Requirement 1
Summarize the passage on the Navy slang term "push-button" in two sentences.
Requirement 2
Output the section of the Navy slang passage that begins at "The flashes were" and ends at "non-derogatory USN slang.".
───── Source passage
However, In the US Navy, there is the slang term:

push-button

Since at least the late 1960s, it has been used to indicate a recruit that has been pushed through the ranks based on AP High School studies and/or under-grad studies.

The flashes were more or less obvious when incorporated into the simple chevrons, something that other answers have ignored. Only 4 ratings could hold that ranking at the time. This is an example of my EM-4 patch that I sewed onto my dress-whites after graduating Basic Training.

enter image description here The yellow circle indicates the rating, and the lower red circle indicates the chevron, or 'rank'. "Push-Button" was largely derogative when I held it, but now seems to be the accepted and non-derogatory USN slang.


That was then, this is now...

The term is being used recently to indicate grads entering military service immediately with rank as Captain.

‘Push button’ captains in the Navy now one step closer to reality

The Navy is one step closer to recruiting officers with much-needed skills into the service and immediately promoting them to a pay grade up to captain ― O-6 ― without any prior military experience.
──────────
───── Provided data
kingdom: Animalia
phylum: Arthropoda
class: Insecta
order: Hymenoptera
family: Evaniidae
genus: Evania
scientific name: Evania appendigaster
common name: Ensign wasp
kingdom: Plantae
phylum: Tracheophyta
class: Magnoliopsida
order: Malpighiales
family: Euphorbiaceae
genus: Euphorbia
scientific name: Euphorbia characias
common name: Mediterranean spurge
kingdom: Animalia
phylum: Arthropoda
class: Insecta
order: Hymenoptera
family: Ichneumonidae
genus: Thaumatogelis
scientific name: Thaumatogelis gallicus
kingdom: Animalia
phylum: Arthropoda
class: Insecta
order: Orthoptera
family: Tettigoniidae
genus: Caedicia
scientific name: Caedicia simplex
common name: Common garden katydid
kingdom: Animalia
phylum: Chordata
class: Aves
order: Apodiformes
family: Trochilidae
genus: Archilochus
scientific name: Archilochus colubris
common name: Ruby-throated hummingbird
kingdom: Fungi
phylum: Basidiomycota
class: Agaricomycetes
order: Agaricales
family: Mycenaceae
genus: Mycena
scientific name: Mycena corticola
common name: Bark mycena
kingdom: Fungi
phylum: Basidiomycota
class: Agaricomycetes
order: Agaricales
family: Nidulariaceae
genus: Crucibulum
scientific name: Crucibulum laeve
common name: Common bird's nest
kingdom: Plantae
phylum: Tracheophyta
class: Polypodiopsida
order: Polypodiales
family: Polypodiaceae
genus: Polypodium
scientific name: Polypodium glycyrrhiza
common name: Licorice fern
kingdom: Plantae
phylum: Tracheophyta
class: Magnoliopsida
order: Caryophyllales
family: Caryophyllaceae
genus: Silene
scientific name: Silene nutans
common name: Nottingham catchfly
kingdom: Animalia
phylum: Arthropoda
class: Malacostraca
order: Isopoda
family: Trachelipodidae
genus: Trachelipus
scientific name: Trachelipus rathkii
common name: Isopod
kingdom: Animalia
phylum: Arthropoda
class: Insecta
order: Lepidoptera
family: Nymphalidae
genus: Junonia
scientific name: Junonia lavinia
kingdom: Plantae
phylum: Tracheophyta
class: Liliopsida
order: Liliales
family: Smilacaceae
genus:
──────────
Worked solution 1
Since at least the late 1960s, "push-button" has been US Navy slang for a recruit pushed through the ranks based on AP high school and/or undergraduate studies. The term was largely derogatory when the writer held it but now seems accepted, and it is recently used for graduates entering military service immediately with rank as captain, as the Navy moves closer to promoting skilled recruits to pay grades up to O-6 without prior military experience.

Worked solution 2
The flashes were more or less obvious when incorporated into the simple chevrons, something that other answers have ignored. Only 4 ratings could hold that ranking at the time. This is an example of my EM-4 patch that I sewed onto my dress-whites after graduating Basic Training.

enter image description here The yellow circle indicates the rating, and the lower red circle indicates the chevron, or 'rank'. "Push-Button" was largely derogative when I held it, but now seems to be the accepted and non-derogatory USN slang.